The court held that the IRS properly disallowed Mr. Haeder's bad-debt deduction because he couldn't show that the debt arose from a true debtor-creditor relationship.
Finally, Mr. Haeder failed to substantiate the rug repair costs or that the repair was an ordinary and necessary business expense. The court sustained the remaining IRS determinations and upheld the imposition of penalties and additions to tax.
Cite: Richard Haeder, et ux., v. Commissioner, T.C. Memo 2001-7
A voice of dissent
to tax-haven purge
* The Department of Treasury, under both Republican and Democratic presidents, has long waged war against "tax havens."
And the IRS has for years waged its own war against banking secrecy laws in many of those tax havens.
In fact, the IRS is in the midst of a campaign to root out overseas trusts that attempt to evade U.S. taxes by basing their operations in tax havens.
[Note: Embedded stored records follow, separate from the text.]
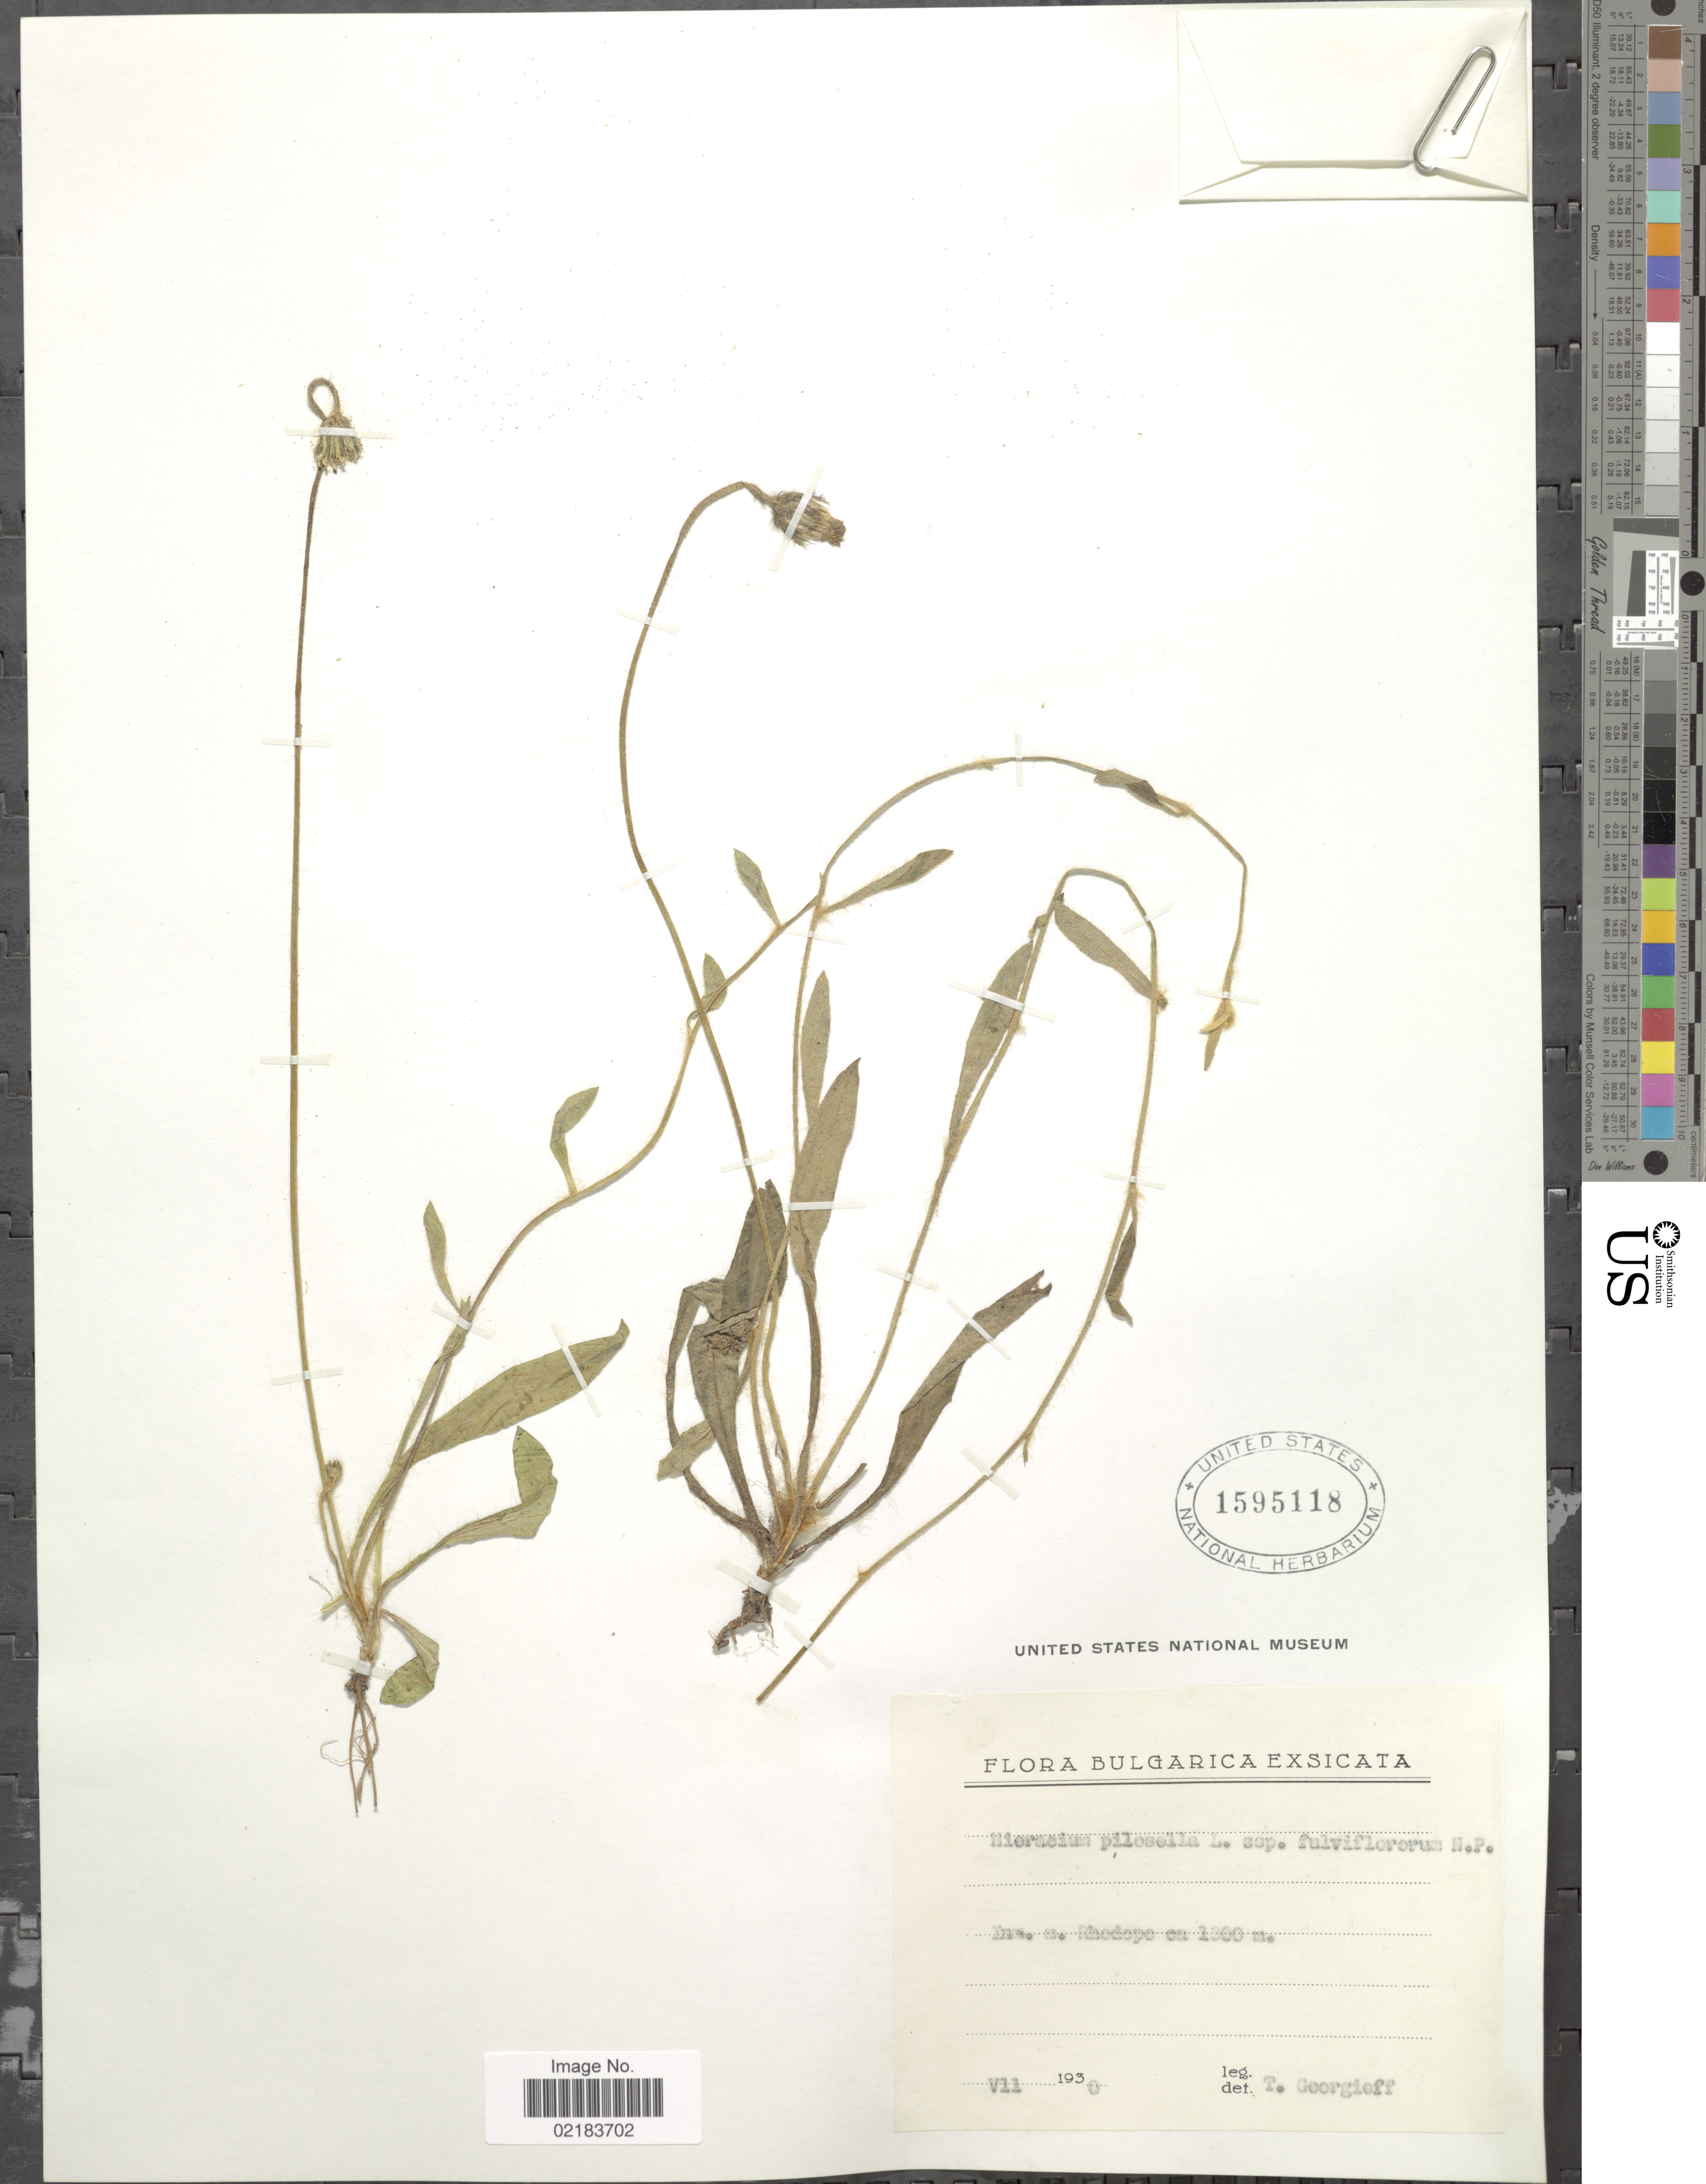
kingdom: Plantae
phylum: Tracheophyta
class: Magnoliopsida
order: Asterales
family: Asteraceae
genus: Pilosella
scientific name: Pilosella officinarum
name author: Vaill.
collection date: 1930-07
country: Bulgaria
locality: Rhodope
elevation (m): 1300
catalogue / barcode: US 1595118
Recently, however, Sen. Don Nickles, R-Okla., wrote a letter to Treasury Secretary Paul O'Neill urging him to reconsider the government's support for the Organi-
zation for Economic Cooperation and Development's project against harmful tax competition.
In his Feb. 6 letter, Mr. Nickles, a member of the Senate Finance Committee, said that the OECD's harmful-tax-competition project "pressures" low-tax nations to change their tax and financial privacy policies or face financial protectionism from OECD nations.
"I believe that it is contrary to America's economic interests to restrict tax competition, a phenomenon that keeps politicians in check and enhances economic growth," he wrote.
Mr. Nickles, a senior lawmaker and assistant majority leader of the Senate, also serves on the Senate's budget committee and its rules committee.
Other lawmakers who have openly questioned U.S. support for the OECD campaign include House Majority Leader Richard K. Armey, R-Texas, and Rep. Sam Johnson, R-Texas, who is a member of the House Ways and Means Committee.